▶ Textauszug:
Alarmierende Zahlen über Arbeitsausfälle durch Burn-out lassen das Angebot an Achtsamkeitskursen für den Berufsalltag rasant anwachsen. Nicole Stern, Achtsamkeitscoach und Führungskraft, erklärt, wie sie sich für ein gesünderes Arbeitsklima einsetzt.
Bei meinen Achtsamkeitstrainings in Firmen stelle ich den Teilnehmern oft eine Eingangsfrage: „Was glauben Sie, wie werden sich die Anforderungen in Ihrem Arbeitsbereich in den nächsten Jahren für Sie entwickeln? Rechnen Sie mit einem Rückgang der Aufgaben, der Informationsflut und der Komplexität? Wird es kaum Veränderungen geben? Oder erwarten Sie einen stetigen und deutlichen Anstieg der Arbeitsanforderungen und der Arbeitsmenge?“
Über 90 Prozent der Befragten antworten spontan und sind sich sicher: Die Anforderungen werden weiter deutlich ansteigen. Sie erwarten eine höhere Arbeitsbelastung.
Ratlosigkeit macht sich breit, wenn ich weiterfrage: „Fühlen Sie sich dieser Herausforderung gewachsen? Wie werden Sie darauf reagieren – gesundheitlich und emotional? Werden Sie von Ihrem Arbeitgeber auf diese zu erwartende Entwicklung vorbereitet?“
Der Arbeitsalltag ist für viele Menschen von Hektik und hohem Termin- und Leistungsdruck geprägt. Stress ist allgegenwärtig geworden und hat deutliche Spuren hinterlassen. Die Zahl der psychisch bedingten Krankentage und die für die Unternehmen damit verbundenen Kosten steigen stetig. Die Zahlen des Stressreports 2012 sowie Untersuchungen von Krankenkassen und der WHO weisen eindeutig auf die hohe Prävalenz psychischer Erkrankungen und den damit verbundenen Produktivitätsausfall hin.
Bereits jeder fünfte Arbeitnehmer leidet unter gesundheitlichen Stressfolgen – von Schlafstörungen bis hin zum Herzinfarkt. Bis zu 13 Millionen Arbeitnehmer in Deutschland sind nach Schätzungen von Gesundheitsexperten und Krankenkassen von Burnout betroffen. 41 Prozent aller Frühverrentungen wegen verminderter Erwerbsfähigkeit waren auf psychische Störungen zurückzuführen. Psychische Belastungen sind damit inzwischen die Ursache Nummer eins für Frühverrentungen. Der jährliche Ausfall an Bruttowertschöpfung wird auf 10,3 Mrd. Euro beziffert, die Produktionsausfallkosten belaufen sich auf 5,9 Mrd. Euro.

▶ Deine Aufgaben:
- a) Beantworte zum Textauszug über Burn-out im Berufsalltag diese Fragen:
(i) Wie viel Prozent der Befragten rechnen damit, dass die Anforderungen weiter deutlich ansteigen?
(ii) Wie viele Arbeitnehmer in Deutschland sind nach Schätzungen von Burnout betroffen?
(iii) Auf welchen Betrag belaufen sich die Produktionsausfallkosten?
- b) Kopiere aus dem Textauszug über Burn-out im Berufsalltag wortgetreu alles von „Bei meinen Achtsamkeitstrainings“ bis hinunter zu „eine höhere Arbeitsbelastung.“.

▶ Datenzeilen:

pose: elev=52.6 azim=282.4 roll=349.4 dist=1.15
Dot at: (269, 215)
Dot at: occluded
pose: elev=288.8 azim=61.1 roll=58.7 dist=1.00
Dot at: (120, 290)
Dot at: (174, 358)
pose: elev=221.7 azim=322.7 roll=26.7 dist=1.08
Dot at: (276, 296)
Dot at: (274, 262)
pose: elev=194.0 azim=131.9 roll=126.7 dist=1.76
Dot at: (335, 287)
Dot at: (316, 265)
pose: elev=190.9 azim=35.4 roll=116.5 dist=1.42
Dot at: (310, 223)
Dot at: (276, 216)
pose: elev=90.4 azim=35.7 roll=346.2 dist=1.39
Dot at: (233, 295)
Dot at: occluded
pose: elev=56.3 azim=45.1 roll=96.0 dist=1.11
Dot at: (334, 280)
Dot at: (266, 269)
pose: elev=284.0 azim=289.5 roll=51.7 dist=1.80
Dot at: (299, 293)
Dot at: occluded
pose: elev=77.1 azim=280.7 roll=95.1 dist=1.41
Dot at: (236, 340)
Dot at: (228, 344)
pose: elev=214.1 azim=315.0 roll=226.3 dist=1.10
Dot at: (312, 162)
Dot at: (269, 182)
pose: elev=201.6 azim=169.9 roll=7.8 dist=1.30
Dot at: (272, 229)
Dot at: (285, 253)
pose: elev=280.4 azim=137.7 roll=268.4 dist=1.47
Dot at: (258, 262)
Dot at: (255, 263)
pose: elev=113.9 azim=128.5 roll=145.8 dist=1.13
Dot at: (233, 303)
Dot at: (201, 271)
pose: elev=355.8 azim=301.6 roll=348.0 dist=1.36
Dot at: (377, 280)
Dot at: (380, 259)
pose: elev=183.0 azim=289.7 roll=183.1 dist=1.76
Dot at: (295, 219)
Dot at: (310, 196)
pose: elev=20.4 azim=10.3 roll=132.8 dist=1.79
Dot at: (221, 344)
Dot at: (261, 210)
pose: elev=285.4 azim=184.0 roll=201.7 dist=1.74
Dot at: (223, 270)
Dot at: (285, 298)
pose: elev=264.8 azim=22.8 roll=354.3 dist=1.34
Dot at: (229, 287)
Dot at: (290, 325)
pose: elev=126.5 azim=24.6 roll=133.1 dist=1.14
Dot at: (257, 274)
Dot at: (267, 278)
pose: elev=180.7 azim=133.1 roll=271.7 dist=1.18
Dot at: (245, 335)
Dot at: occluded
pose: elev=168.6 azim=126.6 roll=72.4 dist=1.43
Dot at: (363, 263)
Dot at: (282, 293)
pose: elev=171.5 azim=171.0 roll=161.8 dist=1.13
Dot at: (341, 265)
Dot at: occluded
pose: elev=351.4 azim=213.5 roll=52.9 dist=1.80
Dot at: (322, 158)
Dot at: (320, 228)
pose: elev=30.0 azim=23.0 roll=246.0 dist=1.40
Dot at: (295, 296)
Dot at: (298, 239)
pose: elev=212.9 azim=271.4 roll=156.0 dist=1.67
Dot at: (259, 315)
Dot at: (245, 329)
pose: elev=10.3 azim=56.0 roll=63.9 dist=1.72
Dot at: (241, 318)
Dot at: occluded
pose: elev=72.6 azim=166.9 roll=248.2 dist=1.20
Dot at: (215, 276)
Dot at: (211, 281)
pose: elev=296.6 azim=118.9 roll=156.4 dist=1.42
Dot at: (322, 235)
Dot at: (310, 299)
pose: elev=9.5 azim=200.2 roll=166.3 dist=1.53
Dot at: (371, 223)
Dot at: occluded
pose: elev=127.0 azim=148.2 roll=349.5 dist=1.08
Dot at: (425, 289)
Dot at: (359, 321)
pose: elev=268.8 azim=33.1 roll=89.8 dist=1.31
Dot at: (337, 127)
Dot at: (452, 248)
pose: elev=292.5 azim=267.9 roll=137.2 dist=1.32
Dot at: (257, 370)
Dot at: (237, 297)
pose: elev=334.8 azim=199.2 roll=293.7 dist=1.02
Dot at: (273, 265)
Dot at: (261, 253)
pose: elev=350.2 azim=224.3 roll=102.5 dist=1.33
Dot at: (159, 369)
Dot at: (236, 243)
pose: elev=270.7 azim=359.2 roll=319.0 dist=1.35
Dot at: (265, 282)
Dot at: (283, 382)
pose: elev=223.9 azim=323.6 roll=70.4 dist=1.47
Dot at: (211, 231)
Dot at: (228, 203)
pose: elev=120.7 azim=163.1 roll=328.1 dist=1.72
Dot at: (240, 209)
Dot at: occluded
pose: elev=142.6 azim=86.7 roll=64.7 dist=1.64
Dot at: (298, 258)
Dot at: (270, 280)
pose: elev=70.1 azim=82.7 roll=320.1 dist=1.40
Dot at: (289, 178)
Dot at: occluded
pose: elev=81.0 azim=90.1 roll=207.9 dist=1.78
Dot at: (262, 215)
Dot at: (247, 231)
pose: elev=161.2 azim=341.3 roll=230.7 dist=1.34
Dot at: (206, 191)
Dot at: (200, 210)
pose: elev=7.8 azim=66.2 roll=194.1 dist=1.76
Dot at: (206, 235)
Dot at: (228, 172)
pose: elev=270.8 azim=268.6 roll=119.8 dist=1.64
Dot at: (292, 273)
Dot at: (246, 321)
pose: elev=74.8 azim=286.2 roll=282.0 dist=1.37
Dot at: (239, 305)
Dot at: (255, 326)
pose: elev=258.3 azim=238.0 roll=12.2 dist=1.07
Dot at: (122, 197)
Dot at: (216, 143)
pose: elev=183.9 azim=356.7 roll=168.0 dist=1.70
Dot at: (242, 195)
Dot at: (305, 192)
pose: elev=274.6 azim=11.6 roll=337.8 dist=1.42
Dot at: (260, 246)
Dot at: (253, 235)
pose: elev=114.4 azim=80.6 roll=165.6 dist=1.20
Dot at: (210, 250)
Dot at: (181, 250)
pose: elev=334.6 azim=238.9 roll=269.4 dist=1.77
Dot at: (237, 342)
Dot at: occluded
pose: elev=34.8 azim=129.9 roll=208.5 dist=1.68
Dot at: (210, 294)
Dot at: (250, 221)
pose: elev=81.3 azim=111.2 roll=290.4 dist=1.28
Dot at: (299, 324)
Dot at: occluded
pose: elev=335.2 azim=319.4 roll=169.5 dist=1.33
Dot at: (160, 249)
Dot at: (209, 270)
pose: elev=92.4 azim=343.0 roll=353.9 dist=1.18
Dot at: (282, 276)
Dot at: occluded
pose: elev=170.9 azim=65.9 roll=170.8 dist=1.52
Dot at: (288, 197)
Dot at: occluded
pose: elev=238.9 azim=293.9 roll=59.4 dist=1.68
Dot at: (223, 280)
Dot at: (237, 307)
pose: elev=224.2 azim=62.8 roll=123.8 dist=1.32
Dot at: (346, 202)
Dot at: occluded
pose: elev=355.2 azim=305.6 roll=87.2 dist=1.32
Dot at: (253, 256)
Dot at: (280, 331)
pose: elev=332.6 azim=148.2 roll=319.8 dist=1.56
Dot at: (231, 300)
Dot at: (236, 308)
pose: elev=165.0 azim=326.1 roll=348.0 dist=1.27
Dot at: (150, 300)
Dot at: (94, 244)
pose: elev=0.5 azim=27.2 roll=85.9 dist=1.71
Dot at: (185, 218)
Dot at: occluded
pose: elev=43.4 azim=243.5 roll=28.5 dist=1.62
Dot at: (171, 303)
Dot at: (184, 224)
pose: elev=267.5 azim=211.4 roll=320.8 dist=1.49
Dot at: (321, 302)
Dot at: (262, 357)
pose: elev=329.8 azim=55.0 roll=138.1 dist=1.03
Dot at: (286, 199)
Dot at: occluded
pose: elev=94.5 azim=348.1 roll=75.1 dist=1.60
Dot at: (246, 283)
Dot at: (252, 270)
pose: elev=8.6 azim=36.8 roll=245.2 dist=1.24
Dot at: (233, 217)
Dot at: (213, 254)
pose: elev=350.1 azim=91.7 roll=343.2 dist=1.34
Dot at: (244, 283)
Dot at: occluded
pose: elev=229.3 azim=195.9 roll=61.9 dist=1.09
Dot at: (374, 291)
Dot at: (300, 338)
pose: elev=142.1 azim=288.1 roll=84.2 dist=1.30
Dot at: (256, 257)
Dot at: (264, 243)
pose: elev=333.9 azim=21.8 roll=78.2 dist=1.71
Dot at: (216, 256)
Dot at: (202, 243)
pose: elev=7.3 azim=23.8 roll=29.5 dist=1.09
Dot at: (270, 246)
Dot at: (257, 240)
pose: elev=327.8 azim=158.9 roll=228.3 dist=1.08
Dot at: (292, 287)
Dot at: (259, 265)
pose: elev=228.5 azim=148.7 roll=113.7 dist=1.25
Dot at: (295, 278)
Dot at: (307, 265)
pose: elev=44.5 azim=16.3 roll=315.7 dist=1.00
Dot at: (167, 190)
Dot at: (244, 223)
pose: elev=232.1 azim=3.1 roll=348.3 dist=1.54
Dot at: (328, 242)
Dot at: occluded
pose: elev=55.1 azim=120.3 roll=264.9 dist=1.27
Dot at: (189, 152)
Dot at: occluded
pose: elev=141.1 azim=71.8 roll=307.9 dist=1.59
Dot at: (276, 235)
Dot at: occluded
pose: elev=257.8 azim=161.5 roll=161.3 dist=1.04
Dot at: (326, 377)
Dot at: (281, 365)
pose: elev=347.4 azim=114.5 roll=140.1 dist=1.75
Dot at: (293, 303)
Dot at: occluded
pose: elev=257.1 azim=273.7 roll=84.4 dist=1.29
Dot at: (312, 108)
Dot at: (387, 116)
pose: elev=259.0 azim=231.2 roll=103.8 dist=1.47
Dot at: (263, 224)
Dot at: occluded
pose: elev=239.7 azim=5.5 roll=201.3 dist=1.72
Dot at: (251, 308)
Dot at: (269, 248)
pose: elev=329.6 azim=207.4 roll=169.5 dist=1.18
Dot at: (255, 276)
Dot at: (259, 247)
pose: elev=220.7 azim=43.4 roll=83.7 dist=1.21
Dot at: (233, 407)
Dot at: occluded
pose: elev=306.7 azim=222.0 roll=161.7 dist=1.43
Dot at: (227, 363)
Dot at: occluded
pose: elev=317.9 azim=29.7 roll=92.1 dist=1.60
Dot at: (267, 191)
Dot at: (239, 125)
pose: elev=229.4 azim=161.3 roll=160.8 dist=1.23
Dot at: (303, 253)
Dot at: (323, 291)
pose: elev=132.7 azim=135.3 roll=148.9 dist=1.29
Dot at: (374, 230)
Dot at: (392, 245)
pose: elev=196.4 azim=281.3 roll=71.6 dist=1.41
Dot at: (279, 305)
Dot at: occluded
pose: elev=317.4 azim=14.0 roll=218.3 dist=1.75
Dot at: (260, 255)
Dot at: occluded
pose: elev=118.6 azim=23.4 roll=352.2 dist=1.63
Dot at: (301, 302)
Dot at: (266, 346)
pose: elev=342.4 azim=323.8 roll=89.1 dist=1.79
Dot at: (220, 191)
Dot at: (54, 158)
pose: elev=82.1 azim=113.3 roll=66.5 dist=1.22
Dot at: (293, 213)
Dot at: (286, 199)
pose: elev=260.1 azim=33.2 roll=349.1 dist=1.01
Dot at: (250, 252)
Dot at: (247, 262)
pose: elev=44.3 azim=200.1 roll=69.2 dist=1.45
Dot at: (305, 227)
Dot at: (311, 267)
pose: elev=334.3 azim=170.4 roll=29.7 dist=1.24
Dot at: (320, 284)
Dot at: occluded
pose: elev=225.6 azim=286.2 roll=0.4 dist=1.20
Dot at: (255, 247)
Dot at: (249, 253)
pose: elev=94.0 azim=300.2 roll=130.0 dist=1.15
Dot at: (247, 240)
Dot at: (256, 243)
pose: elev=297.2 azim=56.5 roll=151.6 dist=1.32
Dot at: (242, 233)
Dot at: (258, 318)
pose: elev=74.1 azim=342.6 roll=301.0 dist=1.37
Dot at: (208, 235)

▶ Lösungen:
- a)
(i) Über 90 Prozent
(ii) Bis zu 13 Millionen
(iii) 5,9 Mrd. Euro

- b)
Bei meinen Achtsamkeitstrainings in Firmen stelle ich den Teilnehmern oft eine Eingangsfrage: „Was glauben Sie, wie werden sich die Anforderungen in Ihrem Arbeitsbereich in den nächsten Jahren für Sie entwickeln? Rechnen Sie mit einem Rückgang der Aufgaben, der Informationsflut und der Komplexität? Wird es kaum Veränderungen geben? Oder erwarten Sie einen stetigen und deutlichen Anstieg der Arbeitsanforderungen und der Arbeitsmenge?“
Über 90 Prozent der Befragten antworten spontan und sind sich sicher: Die Anforderungen werden weiter deutlich ansteigen. Sie erwarten eine höhere Arbeitsbelastung.